「お父さん、ディーヴァーの新作が007なんだけど、これは“買い”かな」
「すぐ買え!で、オレにまわせ」
東京に住む息子との会話はこんなことでしか。息子にたかるなよ
ディーヴァーが007を書く経緯がよくわからない……と思ったら池田真紀子さんのあとがきで解説してありました。イアン・フレミングの財団がディーヴァーに依頼したのだと。フレミング亡きあと、たくさんの“新作”が書かれてきたけれど、ここで大御所に賭けたというところか。
オリジナルのキャラであるMやマネーペニーたちを、ディーヴァーらしいタッチで描いてあるのがうれしいし笑える。ただ、わたしは現在の、ダニエル・クレイグが演じるボンドが大好きなので、はっきりと彼の風貌を思い浮かべながら読んでいました。
悪役は産廃業者。彼の性的嗜好が特異だし、アシスタントとなる人物と彼が……おっとっと。ディーヴァーのことだから読者をひっかける手口はいつもどおり。例によってこの人物が真犯人ですよと思わせて……。

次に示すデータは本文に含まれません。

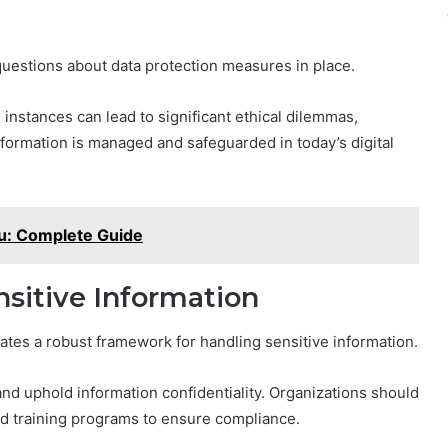
questions about data protection measures in place.
 instances can lead to significant ethical dilemmas,
nformation is managed and safeguarded in today’s digital
: Complete Guide
nsitive Information
tes a robust framework for handling sensitive information.
 and uphold information confidentiality. Organizations should
and training programs to ensure compliance.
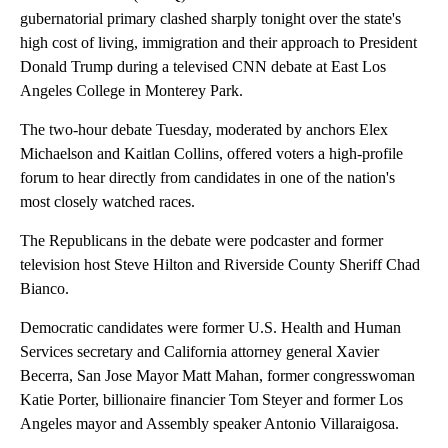
gubernatorial primary clashed sharply tonight over the state's
high cost of living, immigration and their approach to President
Donald Trump during a televised CNN debate at East Los
Angeles College in Monterey Park.
The two-hour debate Tuesday, moderated by anchors Elex
Michaelson and Kaitlan Collins, offered voters a high-profile
forum to hear directly from candidates in one of the nation's
most closely watched races.
The Republicans in the debate were podcaster and former
television host Steve Hilton and Riverside County Sheriff Chad
Bianco.
Democratic candidates were former U.S. Health and Human
Services secretary and California attorney general Xavier
Becerra, San Jose Mayor Matt Mahan, former congresswoman
Katie Porter, billionaire financier Tom Steyer and former Los
Angeles mayor and Assembly speaker Antonio Villaraigosa.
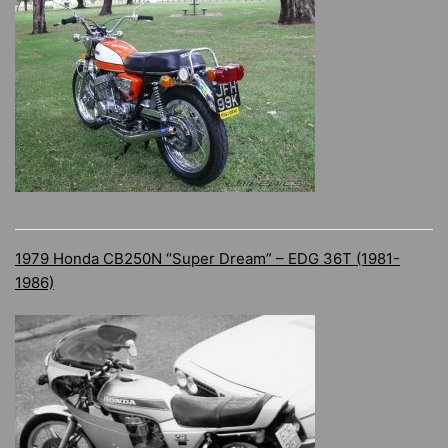
1979 Honda CB250N “Super Dream” – EDG 36T (1981-
1986)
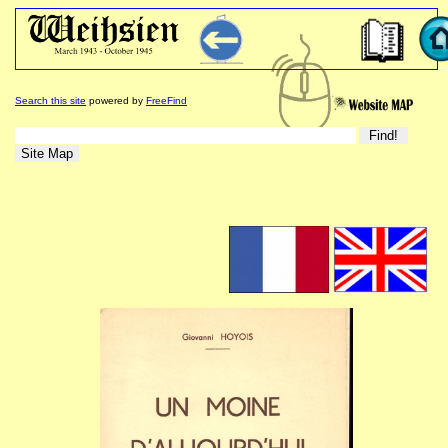
Search this site
powered by
FreeFind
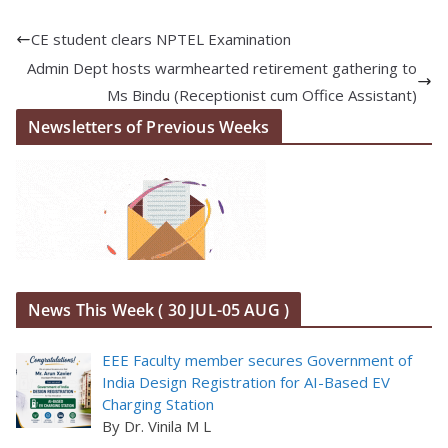
CE student clears NPTEL Examination
Admin Dept hosts warmhearted retirement gathering to
Ms Bindu (Receptionist cum Office Assistant)
Newsletters of Previous Weeks
News This Week ( 30 JUL-05 AUG )
EEE Faculty member secures Government of
India Design Registration for AI-Based EV
Charging Station
By Dr. Vinila M L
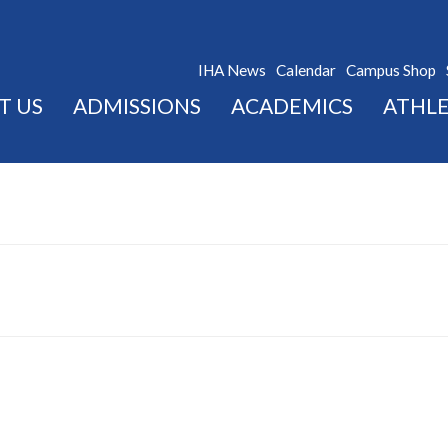
IHA News
Calendar
Campus Shop
T US
ADMISSIONS
ACADEMICS
ATHLE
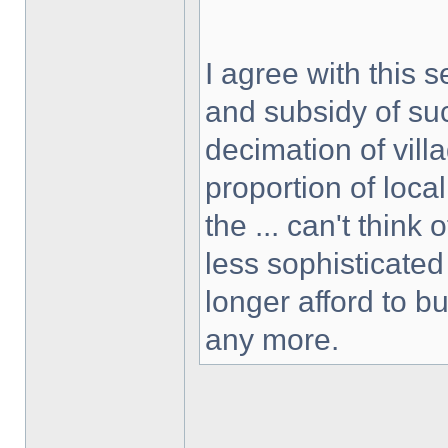
I agree with this s
and subsidy of suc
decimation of villa
proportion of loca
the ... can't think
less sophisticated
longer afford to b
any more.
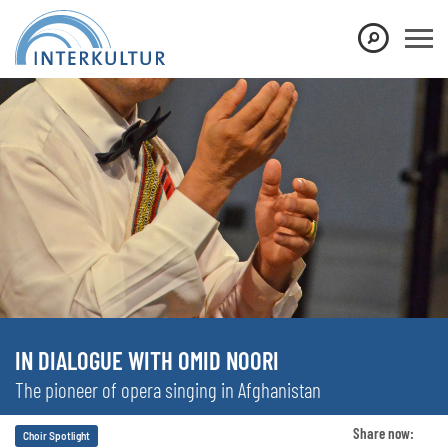
IN DIALOGUE WITH OMID NOORI
The pioneer of opera singing in Afghanistan
Share now:
Choir Spotlight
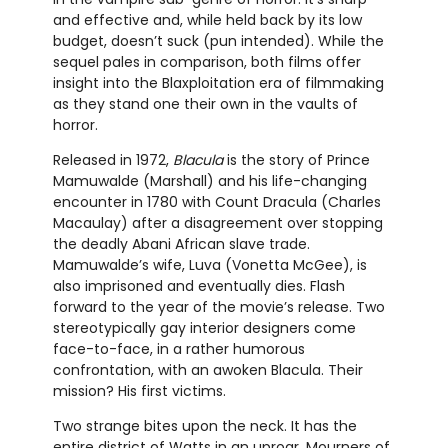
and effective and, while held back by its low
budget, doesn’t suck (pun intended). While the
sequel pales in comparison, both films offer
insight into the Blaxploitation era of filmmaking
as they stand one their own in the vaults of
horror.
Released in 1972,
Blacula
is the story of Prince
Mamuwalde (Marshall) and his life-changing
encounter in 1780 with Count Dracula (Charles
Macaulay) after a disagreement over stopping
the deadly Abani African slave trade.
Mamuwalde’s wife, Luva (Vonetta McGee), is
also imprisoned and eventually dies. Flash
forward to the year of the movie’s release. Two
stereotypically gay interior designers come
face-to-face, in a rather humorous
confrontation, with an awoken Blacula. Their
mission? His first victims.
Two strange bites upon the neck. It has the
entire district of Watts in an uproar. Mourners of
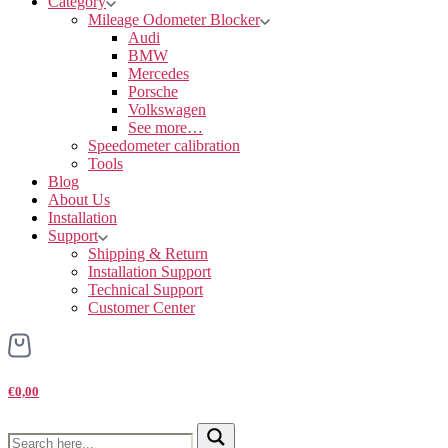
Category
Mileage Odometer Blocker
Audi
BMW
Mercedes
Porsche
Volkswagen
See more…
Speedometer calibration
Tools
Blog
About Us
Installation
Support
Shipping & Return
Installation Support
Technical Support
Customer Center
€0,00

リンカーン・ライムのように肢体不自由ではなく、キャサリン・ダンスのように女性で家族持ちではないボンドのことなので、その危機はかなり暴力的。とにかく常に危機一髪。あ、007だから危機一発か。スーパーヒーローはたいへんですね。
描写も例によってやけに細かい。なにしろ、さほど重要ではない登場人物(あ、ちょっとネタバレ)の
「父親は、いまから何十年も前、カニングタウンの伝説的なパブに出演したポリスやジェフ・ベック、デペッシュ・モードを見たと言っていた」
なかなかこうは書けないよなあ。書く必要性も実はないんですけどね(笑)。これだからディーヴァーはやめられない。